Friday, November 14, 1:45 to 3:15pm, Property: Hyatt Regency Seattle, Floor: 7th Floor, Room: 706 - Pilchuck

Session Submission Type: Panel

Abstract

The rise in union instability has transformed families around the world, with children in Europe and the Americas being particularly likely to live apart from their father (IFS and Wheatley Institution, 2019; Laplante et al., 2015; Liu et al, 2017). In a wide range of countries, single-mother families are disproportionately poor when compared to two-parent families (Cuesta, 2022). There are different policy approaches to the economic vulnerability of single mothers, with some countries providing modest government support—encouraging single mothers’ employment and nonresident fathers’ child support payments—and others with robust social safety nets—providing publicly-funded benefits to single-mother families. This panel brings together four papers that provide new, cross-disciplinary, cross-national evidence on how policies affect separated families around the world, with important implications for family and child well-being.
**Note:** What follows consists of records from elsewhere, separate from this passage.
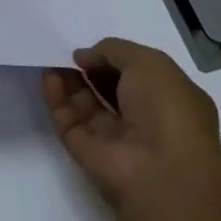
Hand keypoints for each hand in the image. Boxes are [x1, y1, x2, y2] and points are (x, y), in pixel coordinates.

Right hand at [42, 38, 220, 212]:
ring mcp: (115, 140)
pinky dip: (57, 100)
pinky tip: (49, 78)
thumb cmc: (166, 110)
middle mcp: (145, 121)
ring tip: (52, 61)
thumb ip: (114, 50)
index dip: (116, 60)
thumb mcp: (148, 63)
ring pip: (87, 107)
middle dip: (90, 71)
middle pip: (111, 91)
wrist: (160, 171)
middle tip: (70, 54)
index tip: (93, 49)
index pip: (140, 76)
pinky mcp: (88, 154)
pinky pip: (69, 122)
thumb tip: (84, 57)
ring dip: (70, 82)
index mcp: (171, 101)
The first and second papers investigate the context of economic vulnerability by examining how single mothers leverage different economic resources in Latin America, Europe, and the United States (US). The first paper uses data from the Luxembourg Income Study (waves X–XII, 2017–2023) to examine how kin co-residence is associated with single mothers’ employment in Brazil, Chile, Colombia, Mexico, Paraguay, Peru, and Uruguay. The second paper uses the European Union Survey of Income and Living Conditions’ ad hoc module (EU-SILC 2021) and the U.S. Current Population Survey to examine income sources of single-mother families by type of child custody in six European Union countries (Denmark, Finland, Sweden, Belgium, France, and Spain) and the US.

The third and fourth papers focus on child support from nonresident fathers, a key policy affecting separated families. The third paper examines how child support obligations change when second families are formed in three Latin American countries, the US, and Finland using data obtained through extensive interviews with judicial and social service personnel in Colombia, Peru, and Uruguay and child support experts in the US and Finland. The fourth paper uses the Wisconsin Court Record Database (CRD) to examine the prevalence of income imputation in Wisconsin and how income imputation affects child support outcomes (i.e., amount ordered, likelihood of payment, amount paid, and ratio of paid to ordered amount).

The papers not only describe the policy context and policies in place in different countries, but also explore the effects of these policies on children’s economic well-being. The papers have implications for general income support, employment, child custody, and child support policy.

Two expert discussants will provide both a researcher’s and a practitioner’s perspective on the implications of these studies for research and policy.